I am finetuning a MaskRCNN (using the torchvision implementation, the one at Mask R-CNN — Torchvision main documentation) to perform instance segmentation of wires (powerline wires for example). However, after training, even though training loss goes down and validation loss also goes down, when evaluating I discover my model is not predicting any masks, independently of the image.

Evaluation code looks something like this (and the print statements at the bottom always print 0.0, and when inspecting the raw model output it really does not contain any predicted boxes/masks)

def eval(
    val_dataset,
    model,
    device: str = "cuda" if torch.cuda.is_available() else "cpu",
    batch_size: int = 8,
) -> float:
    val_dl = DataLoader(
        val_dataset,
        batch_size=batch_size,
        shuffle=False,
        collate_fn=coco_collate_fn,
        num_workers=4,
    )
    boxes_per_img = 0.0
    masks_per_img = 0.0
    NUM_IMGS = len(val_dataset)
    with torch.no_grad():
        model.eval()
        for i, (imgs, targets) in enumerate(tqdm(val_dl, total=len(val_dl), position=1)):
            imgs, targets = map_to_device(imgs, targets, device)  # move to gpu
            preds = model(imgs, targets)
            boxes_per_img += sum(len(p["boxes"]) for p in preds) / NUM_IMGS
            masks_per_img += sum(len(p["masks"]) for p in preds) / NUM_IMGS
        model.train()
    print(f"(Validation) Boxes per image: {boxes_per_img}")
    print(f"(Validation) Masks per image: {masks_per_img}")

Does anyone know why this could happen?

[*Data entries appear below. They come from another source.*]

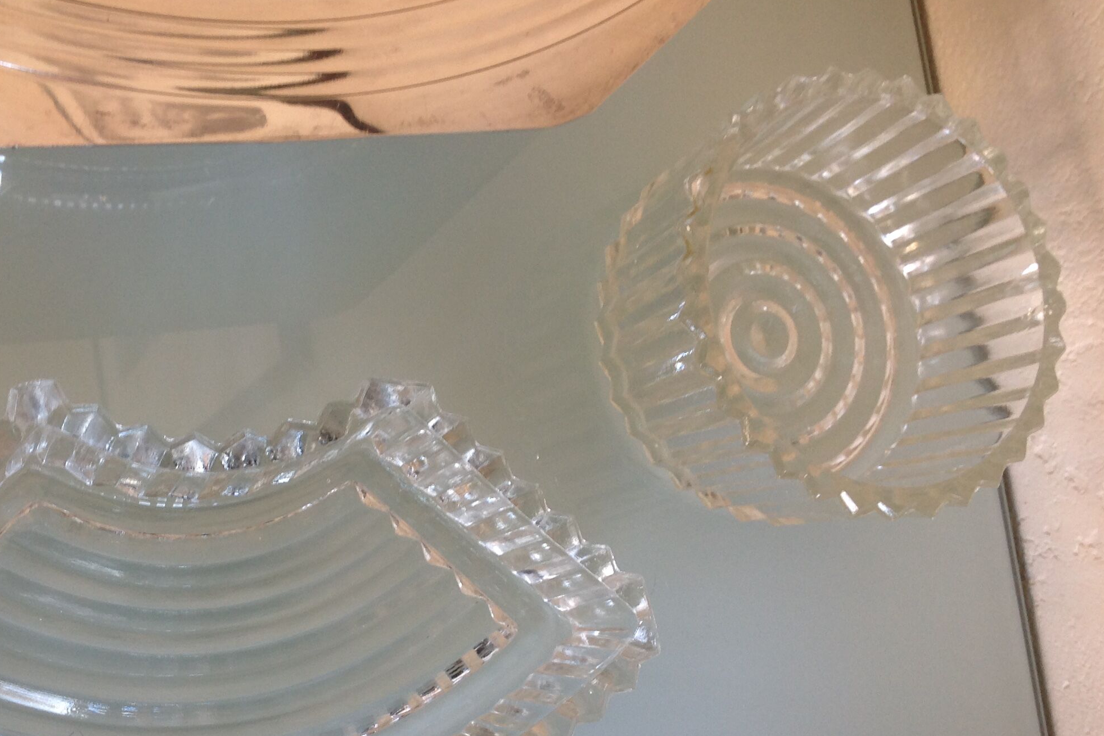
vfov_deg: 27.8
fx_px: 1472
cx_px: 399
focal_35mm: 48
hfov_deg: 40.8
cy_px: 520
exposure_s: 1/17
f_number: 2.4
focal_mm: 4.28
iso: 50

I would expect segmentation/detection errors but not zero predictions. I thought it could be class imbalance (wires are thin objects, but there is at least one in every image) and changed some model parameters to oversample positive regions, but it did not change the result.

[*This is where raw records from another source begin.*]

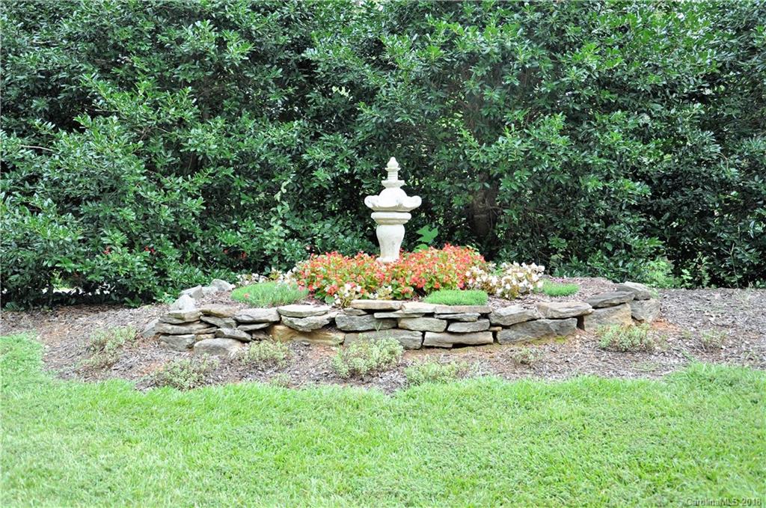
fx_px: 828
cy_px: 254
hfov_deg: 49.6
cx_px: 383
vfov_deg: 34.1
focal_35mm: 39
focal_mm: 26
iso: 200
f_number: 5.6
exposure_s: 1/125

    # Load a pre-trained model
    model = torchvision.models.detection.maskrcnn_resnet50_fpn_v2(
        weights=torchvision.models.detection.MaskRCNN_ResNet50_FPN_V2_Weights.COCO_V1,
        weights_backbone=torchvision.models.ResNet50_Weights.IMAGENET1K_V2,
    )
    in_features = model.roi_heads.box_predictor.cls_score.in_features
    model.roi_heads.box_predictor = torchvision.models.detection.faster_rcnn.FastRCNNPredictor(in_features, 1)  # only one class: wire
    # Increase the positive sample fraction to oversample wires
    model.roi_heads.box_sampler_batch_size_per_image = 768  # Default is 512
    model.roi_heads.box_positive_fraction = 0.8  # Default is 0.25

Did you check the mask values? Maybe the masks are not being loaded correctly and because of that is returning 0.0

1 Like

I found the problem.

I did not see the description of the num_classes parameter of the torchvision.models.detection.mask_rcnn.MaskRCNN class, and thought that it should be the number of classes excluding background. However the description says the following:

        num_classes (int): number of output classes of the model (including the background).
            If box_predictor is specified, num_classes should be None.

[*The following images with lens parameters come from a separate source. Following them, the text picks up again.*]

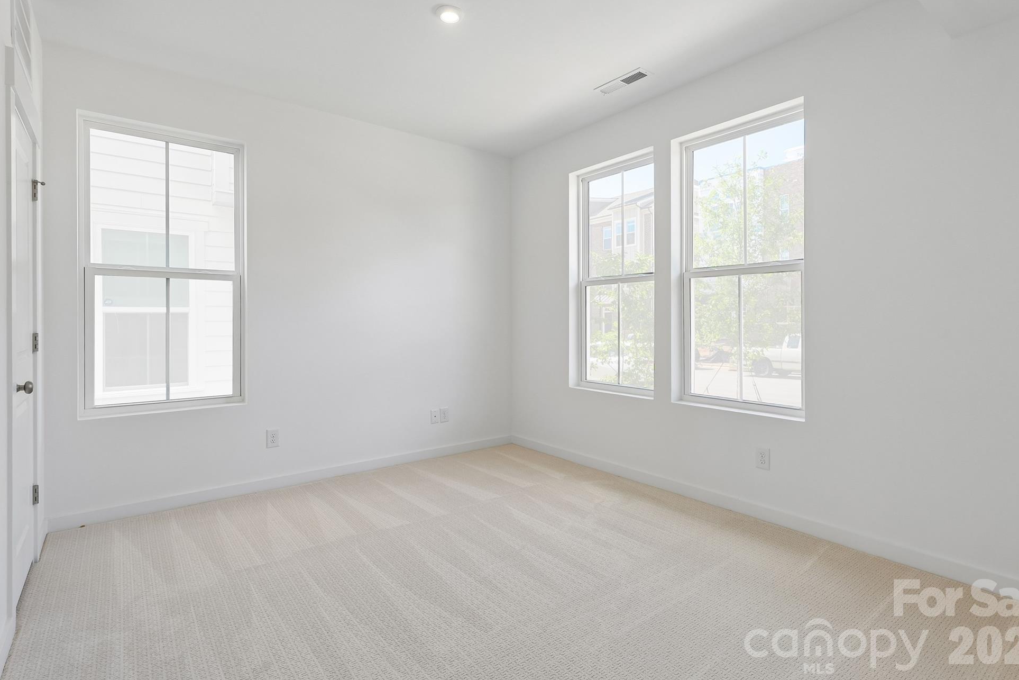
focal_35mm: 17
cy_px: 322
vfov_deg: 70.4
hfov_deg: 93.3
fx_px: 481
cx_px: 521
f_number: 8
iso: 800
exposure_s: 1/125
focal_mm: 16
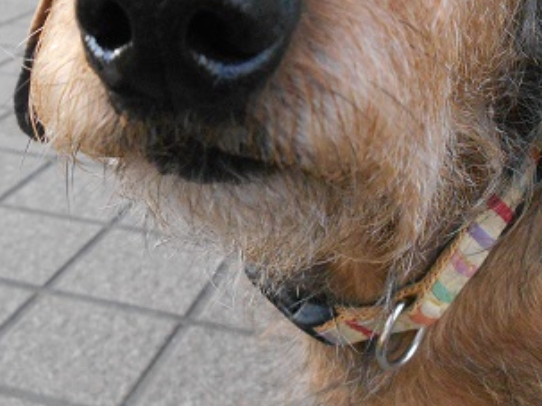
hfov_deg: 34.9
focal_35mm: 55
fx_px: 861
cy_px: 134
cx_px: 254
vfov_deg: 26.4
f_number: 3.4
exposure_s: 1/250
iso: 560
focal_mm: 4.7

So I needed to use num_classes=2 instead of 1 in my code (I guess using 1 resulted in only background, no predictions). Using num_classes=1 lead to multiple issues (for example, the fastrcnn_loss returning both box classification and box regression loss equal to 0.0, the first due to the use of the cross_entropy function and the second because of the line sampled_pos_inds_subset = torch.where(labels > 0)[0] that samples only from non-zero classes).

I also changed the numeric id of my labels in my dataset of wires from 0 to 1, though I am not sure if it made any difference.

Now it seems to be converging more normally, and generating many bounding boxes on evaluation.

1 Like